**What to work on:** The lines to print are the one containing "Μένουμε Κύπρο" and every line after it through the end of the entries below. Print them exactly and nothing else.

**Supplied records:**

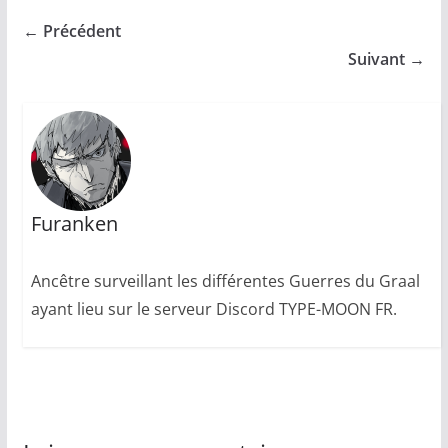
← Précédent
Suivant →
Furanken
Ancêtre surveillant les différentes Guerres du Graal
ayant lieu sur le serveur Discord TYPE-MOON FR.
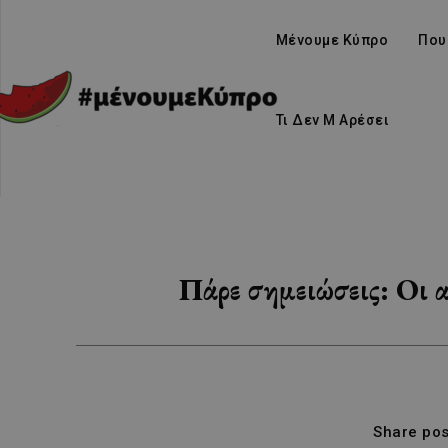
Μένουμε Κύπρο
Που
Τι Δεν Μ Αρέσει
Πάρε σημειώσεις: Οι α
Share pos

**Response to the task:**
Μένουμε Κύπρο
Που
Τι Δεν Μ Αρέσει
Πάρε σημειώσεις: Οι α
Share pos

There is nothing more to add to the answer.